Short problem:
Write the data out again, character for character, with no images.

- - -

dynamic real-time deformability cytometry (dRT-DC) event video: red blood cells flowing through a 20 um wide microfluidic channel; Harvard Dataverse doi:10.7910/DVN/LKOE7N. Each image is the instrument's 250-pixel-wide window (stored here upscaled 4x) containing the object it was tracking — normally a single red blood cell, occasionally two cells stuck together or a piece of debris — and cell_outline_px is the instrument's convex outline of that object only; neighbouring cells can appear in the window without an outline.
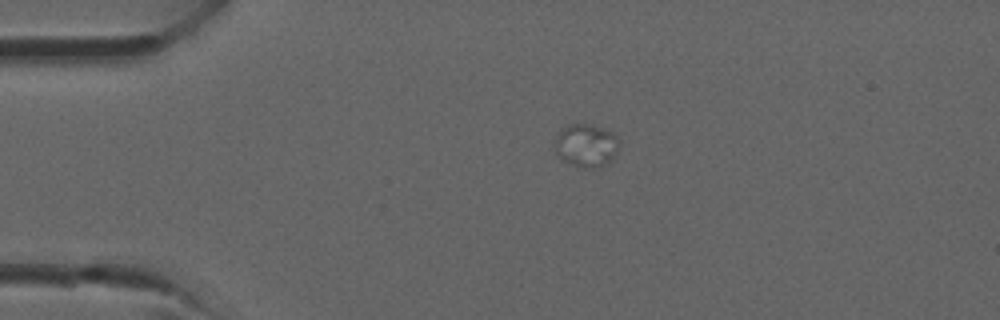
{"species": "common noctule bat (a hibernating species)", "species_latin": "Nyctalus noctula", "temperature_condition": "room temperature", "stored_images_in_passage": 2, "camera_frame_rate_fps": 3000, "um_per_image_px": 0.085, "animal": {"sex": "male", "forearm_length_mm": 52.5}, "frame": {"image": 1, "passage_image": 1, "time_ms": 0.0, "image_size_px": [1000, 320], "cell_outline_px": [[620, 140], [616, 152], [612, 160], [608, 164], [596, 168], [584, 168], [560, 160], [556, 152], [556, 136], [564, 128], [572, 124], [588, 124], [612, 132]], "centroid_in_image_um": [49.84, 12.39], "position_along_channel_um": 35.2, "area_um2": 16.01}}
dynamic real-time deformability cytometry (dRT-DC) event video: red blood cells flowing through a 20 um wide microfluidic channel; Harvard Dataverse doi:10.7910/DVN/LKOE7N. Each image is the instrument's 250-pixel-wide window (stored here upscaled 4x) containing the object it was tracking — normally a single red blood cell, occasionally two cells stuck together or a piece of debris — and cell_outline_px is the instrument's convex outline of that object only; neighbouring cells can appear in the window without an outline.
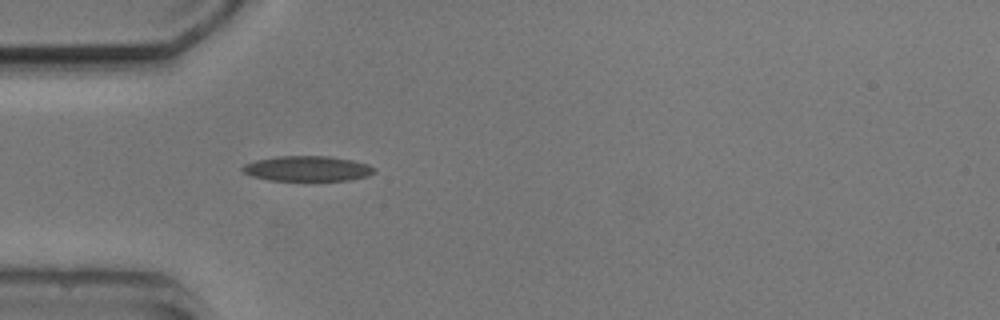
{"species": "common noctule bat (a hibernating species)", "species_latin": "Nyctalus noctula", "temperature_condition": "cold", "stored_images_in_passage": 1, "camera_frame_rate_fps": 3000, "um_per_image_px": 0.085, "animal": {"sex": "male", "body_mass_g": 20.5, "forearm_length_mm": 52.5}, "frame": {"image": 1, "passage_image": 1, "time_ms": 0.0, "image_size_px": [1000, 320], "cell_outline_px": [[376, 172], [368, 176], [348, 180], [268, 180], [252, 176], [244, 172], [240, 168], [244, 164], [256, 160], [276, 156], [328, 156], [352, 160], [368, 164], [376, 168]], "centroid_in_image_um": [26.14, 14.32], "position_along_channel_um": 58.9, "area_um2": 19.36}}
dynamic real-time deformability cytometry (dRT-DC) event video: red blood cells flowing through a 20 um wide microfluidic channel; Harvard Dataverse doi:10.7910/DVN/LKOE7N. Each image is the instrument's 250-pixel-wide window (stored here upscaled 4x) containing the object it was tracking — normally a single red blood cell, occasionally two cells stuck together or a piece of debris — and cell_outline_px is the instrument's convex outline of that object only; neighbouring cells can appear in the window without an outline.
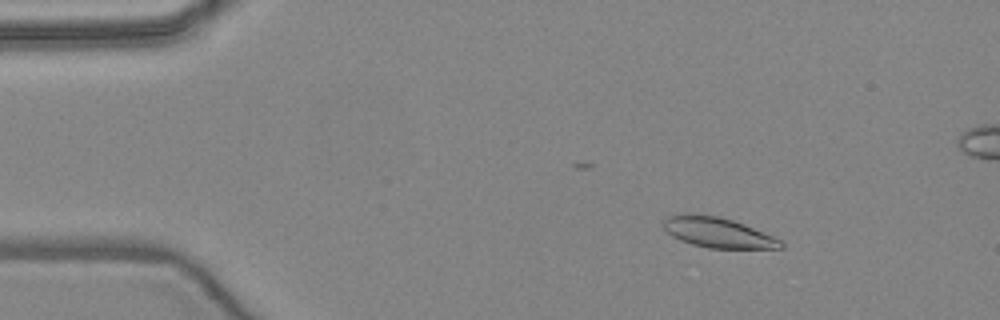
{"species": "common noctule bat (a hibernating species)", "species_latin": "Nyctalus noctula", "temperature_condition": "warm", "stored_images_in_passage": 6, "camera_frame_rate_fps": 3000, "um_per_image_px": 0.085, "animal": {"sex": "female", "body_mass_g": 24.6, "forearm_length_mm": 56.2}, "frame": {"image": 1, "passage_image": 3, "time_ms": 2.333, "image_size_px": [1000, 320], "cell_outline_px": [[784, 248], [708, 248], [692, 244], [680, 240], [672, 236], [660, 224], [668, 216], [684, 212], [688, 212], [720, 216], [744, 224], [772, 236], [780, 240], [784, 244]], "centroid_in_image_um": [60.95, 19.74], "position_along_channel_um": 24.0, "area_um2": 20.81}}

- - -

Response to this task:
dynamic real-time deformability cytometry (dRT-DC) event video: red blood cells flowing through a 20 um wide microfluidic channel; Harvard Dataverse doi:10.7910/DVN/LKOE7N. Each image is the instrument's 250-pixel-wide window (stored here upscaled 4x) containing the object it was tracking — normally a single red blood cell, occasionally two cells stuck together or a piece of debris — and cell_outline_px is the instrument's convex outline of that object only; neighbouring cells can appear in the window without an outline.
{"species": "common noctule bat (a hibernating species)", "species_latin": "Nyctalus noctula", "temperature_condition": "room temperature", "stored_images_in_passage": 2, "camera_frame_rate_fps": 3000, "um_per_image_px": 0.085, "animal": {"sex": "male", "forearm_length_mm": 52.5}, "frame": {"image": 1, "passage_image": 1, "time_ms": 0.0, "image_size_px": [1000, 320], "cell_outline_px": [[620, 140], [616, 152], [612, 160], [608, 164], [596, 168], [584, 168], [560, 160], [556, 152], [556, 136], [564, 128], [572, 124], [588, 124], [612, 132]], "centroid_in_image_um": [49.84, 12.39], "position_along_channel_um": 35.2, "area_um2": 16.01}}
dynamic real-time deformability cytometry (dRT-DC) event video: red blood cells flowing through a 20 um wide microfluidic channel; Harvard Dataverse doi:10.7910/DVN/LKOE7N. Each image is the instrument's 250-pixel-wide window (stored here upscaled 4x) containing the object it was tracking — normally a single red blood cell, occasionally two cells stuck together or a piece of debris — and cell_outline_px is the instrument's convex outline of that object only; neighbouring cells can appear in the window without an outline.
{"species": "common noctule bat (a hibernating species)", "species_latin": "Nyctalus noctula", "temperature_condition": "cold", "stored_images_in_passage": 1, "camera_frame_rate_fps": 3000, "um_per_image_px": 0.085, "animal": {"sex": "male", "body_mass_g": 20.5, "forearm_length_mm": 52.5}, "frame": {"image": 1, "passage_image": 1, "time_ms": 0.0, "image_size_px": [1000, 320], "cell_outline_px": [[376, 172], [368, 176], [348, 180], [268, 180], [252, 176], [244, 172], [240, 168], [244, 164], [256, 160], [276, 156], [328, 156], [352, 160], [368, 164], [376, 168]], "centroid_in_image_um": [26.14, 14.32], "position_along_channel_um": 58.9, "area_um2": 19.36}}
dynamic real-time deformability cytometry (dRT-DC) event video: red blood cells flowing through a 20 um wide microfluidic channel; Harvard Dataverse doi:10.7910/DVN/LKOE7N. Each image is the instrument's 250-pixel-wide window (stored here upscaled 4x) containing the object it was tracking — normally a single red blood cell, occasionally two cells stuck together or a piece of debris — and cell_outline_px is the instrument's convex outline of that object only; neighbouring cells can appear in the window without an outline.
{"species": "common noctule bat (a hibernating species)", "species_latin": "Nyctalus noctula", "temperature_condition": "warm", "stored_images_in_passage": 6, "camera_frame_rate_fps": 3000, "um_per_image_px": 0.085, "animal": {"sex": "female", "body_mass_g": 24.6, "forearm_length_mm": 56.2}, "frame": {"image": 1, "passage_image": 3, "time_ms": 2.333, "image_size_px": [1000, 320], "cell_outline_px": [[784, 248], [708, 248], [692, 244], [680, 240], [672, 236], [660, 224], [668, 216], [684, 212], [688, 212], [720, 216], [744, 224], [772, 236], [780, 240], [784, 244]], "centroid_in_image_um": [60.95, 19.74], "position_along_channel_um": 24.0, "area_um2": 20.81}}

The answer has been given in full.